Token firmware bug Authentication fails or hangs at the touch step OS logs show libfido2 errors Update token firmware via vendor tooling. Keep a backup token of a different vendor / model to mitigate model-specific bugs.
Resident key collision Multiple credentials with same application namespace get confused Wrong credential selected on auth attempt Use distinct application strings (ssh:prod, ssh:staging); token enumerates by application name.
Host doesn’t support sk-* (pre-OpenSSH-8.2) sk-* keys cannot authenticate to legacy hosts Auth log shows “no matching algorithm” Upgrade OpenSSH; for hosts that cannot upgrade (vendor appliances), maintain a separate, restricted-use legacy key path with strict access controls.
verify-required not enforced Host accepts touch-only authentication when PIN was expected Audit log shows authentications without UV flag Use PubkeyAuthOptions verify-required server-side; log and alert on any authentication without UV.
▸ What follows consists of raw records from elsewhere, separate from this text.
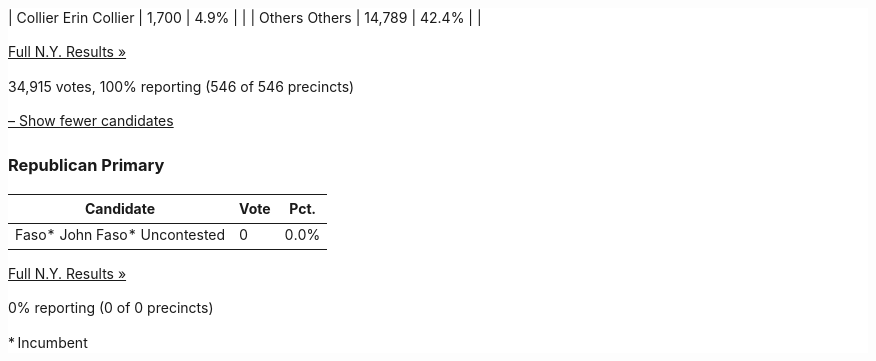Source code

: | <span class="eln-name-wrap"><span class="eln-popup-swatch eln-swatch eln-democrat"></span> <span class="eln-sprite eln-i-check"></span> <span class="eln-sprite eln-i-check-sm"></span> <span class="eln-last-name">Collier </span><span class="eln-name-display">Erin Collier</span></span>    | 1,700  | 4.9<span class="eln-percent-sign">%</span>  | <span class="eln-percent-bar eln-swatch eln-democrat" style="width: 11.556603773584907%"></span> |
| <span class="eln-name-wrap"><span class="eln-popup-swatch eln-swatch eln-"></span> <span class="eln-sprite eln-i-check"></span> <span class="eln-sprite eln-i-check-sm"></span> <span class="eln-last-name">Others </span><span class="eln-name-display">Others</span></span>                   | 14,789 | 42.4<span class="eln-percent-sign">%</span> | <span class="eln-percent-bar eln-swatch eln-" style="width: 100%"></span>                        |

<div class="eln-popup-link">

[Full N.Y. Results
»](https://www.nytimes3xbfgragh.onion/elections/results/new-york)

</div>

<span class="eln-total-votes">34,915 votes, </span>100% reporting
<span class="g-precinct-count">(546 of 546 precincts)</span>

[– Show fewer
candidates](#)

</div>

</div>

</div>

</div>

<div id="ny-34034-2018-06-26" class="eln-race eln-3-less-candidates eln-has-incumbent">

### Republican Primary

<div class="eln-race-content">

<div class="eln-race-results" data-race-id="ny-34034-2018-06-26">

<div class="eln-results-container eln-results-row-house eln-race-report eln-result-winner eln-race-uncontested" data-race-id="ny-34034-2018-06-26" data-options="{&quot;max_candidates&quot;:3,&quot;show_more&quot;:true,&quot;show_precinct_count&quot;:true,&quot;use_only_party_colors&quot;:true}">

| Candidate                                                                                                                                                                                                                                                                                                                                                                                                                             | Vote | Pct.                                       |
| ------------------------------------------------------------------------------------------------------------------------------------------------------------------------------------------------------------------------------------------------------------------------------------------------------------------------------------------------------------------------------------------------------------------------------------- | ---- | ------------------------------------------ |
| <span class="eln-name-wrap"><span class="eln-popup-swatch eln-swatch eln-republican"></span> <span class="eln-sprite eln-i-check"></span> <span class="eln-sprite eln-i-check-sm"></span> <span class="eln-last-name">Faso<span class="eln-incumbent-label">\*</span> </span><span class="eln-name-display">John Faso<span class="eln-incumbent-label">\*</span> </span><span class="eln-uncontested-label">Uncontested</span></span> | 0    | 0.0<span class="eln-percent-sign">%</span> |

<div class="eln-popup-link">

[Full N.Y. Results
»](https://www.nytimes3xbfgragh.onion/elections/results/new-york)

</div>

0% reporting <span class="g-precinct-count">(0 of 0
precincts)</span>

\* Incumbent

</div>

</div>

</div>

</div>
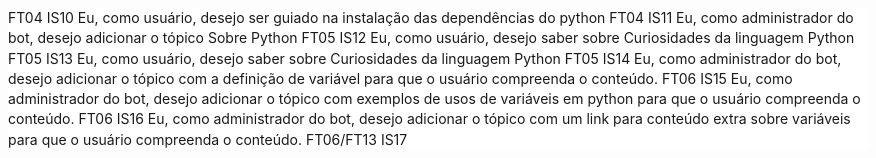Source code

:    <td>FT04
   </td>
  </tr>
  <tr>
   <td>IS10
   </td>
   <td>Eu, como usuário, desejo ser guiado na instalação das dependências do python
   </td>
   <td>FT04
   </td>
  </tr>
  <tr>
   <td>IS11
   </td>
   <td>Eu, como administrador do bot, desejo adicionar o tópico Sobre Python
   </td>
   <td>FT05
   </td>
  </tr>
  <tr>
   <td>IS12
   </td>
   <td>Eu, como usuário, desejo saber sobre Curiosidades da linguagem Python
   </td>
   <td>FT05
   </td>
  </tr>
  <tr>
   <td>IS13
   </td>
   <td>Eu, como usuário, desejo saber sobre Curiosidades da linguagem Python
   </td>
   <td>FT05
   </td>
  </tr>
  <tr>
   <td>IS14
   </td>
   <td>Eu, como administrador do bot, desejo adicionar o tópico com a definição de variável para que o usuário compreenda o conteúdo.
   </td>
   <td>FT06
   </td>
  </tr>
  <tr>
   <td>IS15
   </td>
   <td>Eu, como administrador do bot, desejo adicionar o tópico com exemplos de usos de variáveis em python para que o usuário compreenda o conteúdo.
   </td>
   <td>FT06
   </td>
  </tr>
  <tr>
   <td>IS16
   </td>
   <td>Eu, como administrador do bot, desejo adicionar o tópico com um link para conteúdo extra sobre variáveis para que o usuário compreenda o conteúdo.
   </td>
   <td>FT06/FT13
   </td>
  </tr>
  <tr>
   <td>IS17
User stuck without backup token Single-point-of-failure during outage User unable to access hosts during incident Always enroll at least one backup. For high-availability accounts (on-call SRE), three tokens distributed across home/laptop/safe.
OS doesn’t have libfido2 Client cannot use sk-* keys Client-side error: “could not load library libfido2.so Install libfido2 (apt install libfido2-1 on Debian / Ubuntu); for older systems, build from source or use a different client machine.